The president is yet to venture into Wuhan, where the bulk of around 1,800 deaths from the affliction have occurred. He sought to burnish his image instead through a masked and well-publicised visit to a hospital in Beijing. Premier Li Keqiang, on the other hand, has visited Wuhan — and may well become a leading scapegoat if the epidemic gets any worse.
If so, he would join the purged health officials and local party stalwarts in Wuhan, who have by and large paid the price for following the Beijing-ordained logic of downplaying any crises and disowning all concomitant errors.

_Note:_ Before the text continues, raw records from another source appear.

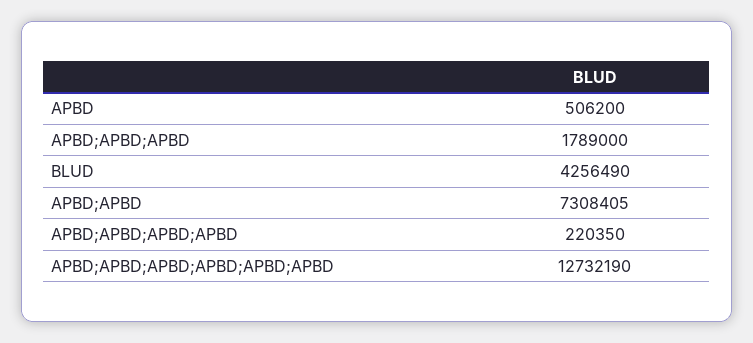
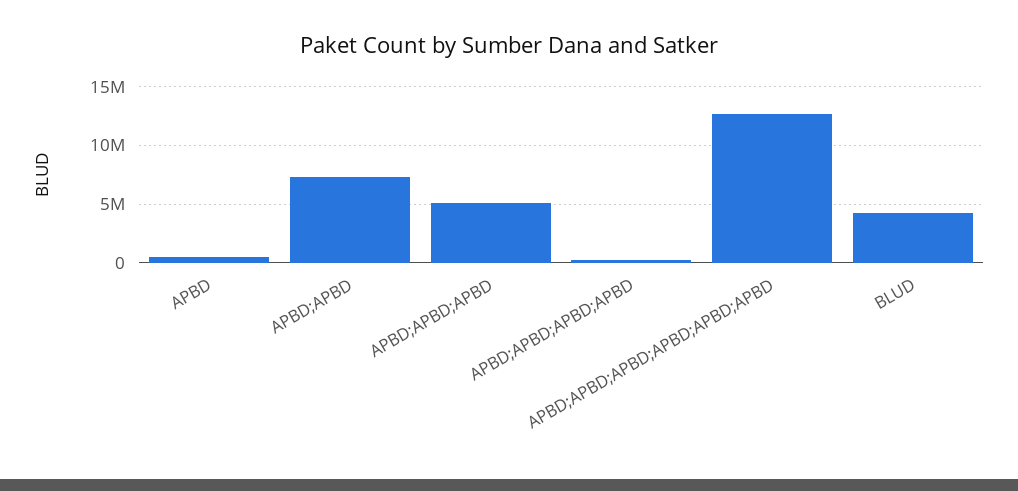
  {
    "APBD": 506200,
-   "APBD;APBD;APBD": 1789000,
+   "APBD;APBD;APBD": 5000000,
    "BLUD": 4256490,
    "APBD;APBD": 7308405,
    "APBD;APBD;APBD;APBD": 220350,
    "APBD;APBD;APBD;APBD;APBD;APBD": 12732190
  }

China’s efforts in the context of Covid-19 are commendable at many levels, and it is hard not to be impressed by its capability of setting up huge hospitals within weeks. But it must at the same time be acknowledged that, despite all this, all too many patients in Wuhan remain unattended.
In the past few days, Beijing has been keen to point to an apparent decrease in new infections, even as the death toll goes on rising. WHO has been less complacent, declaring that it is too soon to tell whether the threat of a global pandemic has been averted. There have not been many deaths outside China, but the virulence of the disease continues to provide cause for concern.
In some eyes, the global economic repercussions are a bigger worry, pointing to the extent to which the rest of the world relies on China as a manufacturing and trade hub. In that sense, the repercussions will play out both domestically and internationally over the coming months and perhaps even years. The architecture of globalisation means that when China sneezes, the rest of the world is not immune from catching a cold.
Future historians may look upon Covid-19 as little more than a blip on the radar in the context of the international economy, but perhaps it will also be seen as the juncture at which the advent of Xi Jinping stopped being viewed as the second coming of Mao, and many Chinese suddenly developed an empathy towards the Uighurs subjected to mass and indefinite incarceration.